Sportdirektor Paul Fernie, SV Darmstadt 98

Sportdirektor Paul Fernie, SV Darmstadt 98

Der neue Sportdirektor Paul Fernie spricht über Aufgaben und Ziele beim SV Darmstadt 98, die deutsche Sprache und Menschlichkeit im Fußball.

Seine ersten Eindrücke von den Lilien

Fernie war am Sonntag beim Spiel gegen Freiburg im Stadion. Die Lilien seien die bessere Mannschaft gewesen, allerdings habe die letzte Konsequenz im Strafraum gefehlt, sagt er. Was ihn besonders beeindruckt habe, seien die Euphorie und die Energie im Stadion gewesen. „Ich war beim Warm-up abgelenkt von der Südkurve. Die haben schon da fast die ganze Zeit gesungen und geschrien, im Spiel dann sowieso.
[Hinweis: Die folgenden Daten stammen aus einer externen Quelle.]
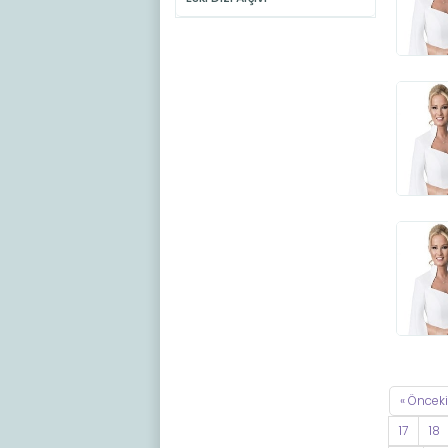
« Önceki
17
18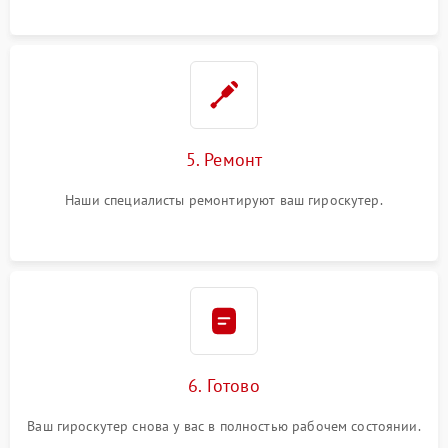
5. Ремонт
Наши специалисты ремонтируют ваш гироскутер.
6. Готово
Ваш гироскутер снова у вас в полностью рабочем состоянии.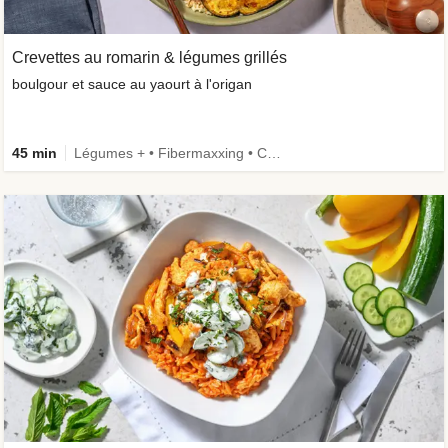
Crevettes au romarin & légumes grillés
boulgour et sauce au yaourt à l'origan
45 min
Légumes + • Fibermaxxing • Céréales complètes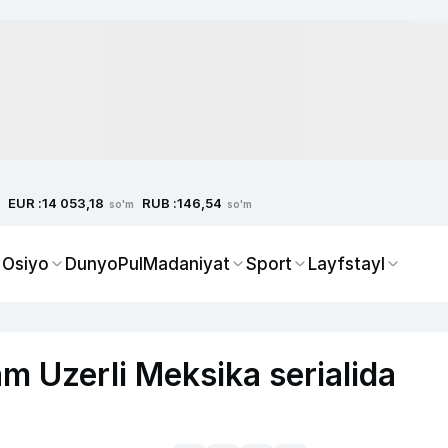
EUR :
RUB :
14 053,18
146,54
so'm
so'm
 Osiyo
Dunyo
Pul
Madaniyat
Sport
Layfstayl
am Uzerli Meksika serialida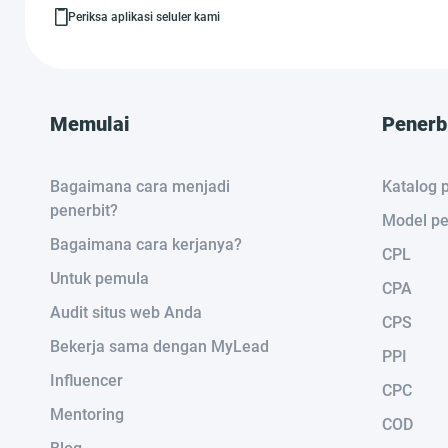
Periksa aplikasi seluler kami
Memulai
Penerb
Bagaimana cara menjadi
Katalog p
penerbit?
Model pe
Bagaimana cara kerjanya?
CPL
Untuk pemula
CPA
Audit situs web Anda
CPS
Bekerja sama dengan MyLead
PPI
Influencer
CPC
Mentoring
COD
Das ist einzigartig hier in Darmstadt und nicht selbstverständlich in der sportlichen Situation.“ Das bekräftige ihn in seiner Entscheidung: „Das ist eine Mannschaft, ein Verein, der Leidenschaft, der Energie, der Intensität hat.“

„Ich würde niemals sagen: Alle Spieler, die ich verpflichtet habe, haben funktioniert“, sagt Darmstadts neuer Sportdirektor Paul Fernie.
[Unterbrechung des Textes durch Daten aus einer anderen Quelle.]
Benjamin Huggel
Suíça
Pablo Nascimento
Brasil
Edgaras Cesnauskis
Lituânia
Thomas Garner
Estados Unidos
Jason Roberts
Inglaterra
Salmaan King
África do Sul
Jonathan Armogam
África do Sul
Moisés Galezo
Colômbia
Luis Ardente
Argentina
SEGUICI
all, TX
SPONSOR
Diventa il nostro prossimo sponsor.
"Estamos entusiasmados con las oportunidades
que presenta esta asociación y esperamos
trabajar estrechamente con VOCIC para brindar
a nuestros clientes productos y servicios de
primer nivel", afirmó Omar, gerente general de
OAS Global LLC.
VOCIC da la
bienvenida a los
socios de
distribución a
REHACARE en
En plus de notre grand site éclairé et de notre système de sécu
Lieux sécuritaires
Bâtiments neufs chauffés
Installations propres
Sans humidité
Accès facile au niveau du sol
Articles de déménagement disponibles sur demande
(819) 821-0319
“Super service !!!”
Seine Idee von Scouting und Kaderplanung

Das sei nichts Bahnbrechendes (O-Ton: „nicht groundbreaking“).  Es gebe die drei Säulen Live-Scouting, Video-Scouting, Data-Scouting. Zudem brauche man ein gutes Netzwerk mit guten Leuten, die Scouting-Empfehlungen geben, auf die man sich verlassen kann. Das müsse man alles abdecken und dann eine gute Entscheidung treffen. Aber natürlich könne man nicht alles immer richtig machen. „Ich würde niemals sagen: Alle Spieler, die ich verpflichtet habe, haben funktioniert.“ Mit Blick auf neue Spieler sagte er, es gebe Talente überall auf der Welt. Man dürfe nicht nur im Umkreis von 40 oder 50 Kilometern schauen. Es gehe darum, ein System und eine Struktur aufzubauen, um die besten Spieler für Darmstadt zu finden. Deswegen sei er auch häufig selbst unterwegs in Stadien. „Diesen Teil meines Jobs habe ich nie hinter mir gelassen. Das will ich jetzt auch weitermachen, denn das mache ich sehr, sehr gerne.“

Sein Werdegang als Trainer und Scout in England, Deutschland und den USA

„Ich bin keiner, der immer an einem Ort bleibt und sagt, ich habe Angst, etwas Neues auszuprobieren“, sagt er. Er sei wissbegierig, ein Typ, der immer nach vorne schaut und nach vorne kommen will. Er habe als Jugendtrainer begonnen, sei Analyst und Co-Trainer gewesen, Scout und später Chefscout. Sein letzter Trainer in England sei bei den Blackburn Rovers der frühere Dortmund-Profi Paul Lambert gewesen, der seine Lizenzen in Deutschland gemacht und weiter Kontakte hierher habe. Im November 2016 sei dann der Anruf von Wehen Wiesbaden gekommen. „Es war eine neue Erfahrung, ein neues Land, neue Vereine, neue Strukturen, neue Sprache, sozial und kulturell auch eine Riesenherausforderung, aber ich habe es genossen.“ Dann sei er für zwei Jahre zu den New York Red Bulls gegangen, was ebenfalls eine komplett neue Erfahrung gewesen sei, nicht nur vom Land, sondern auch vom Scouting und vom gesamten Umfeld. Und 2021 sei er dann zu Wehen Wiesbaden zurückgekehrt, um seine Ideen als Sportlicher Leiter umzusetzen.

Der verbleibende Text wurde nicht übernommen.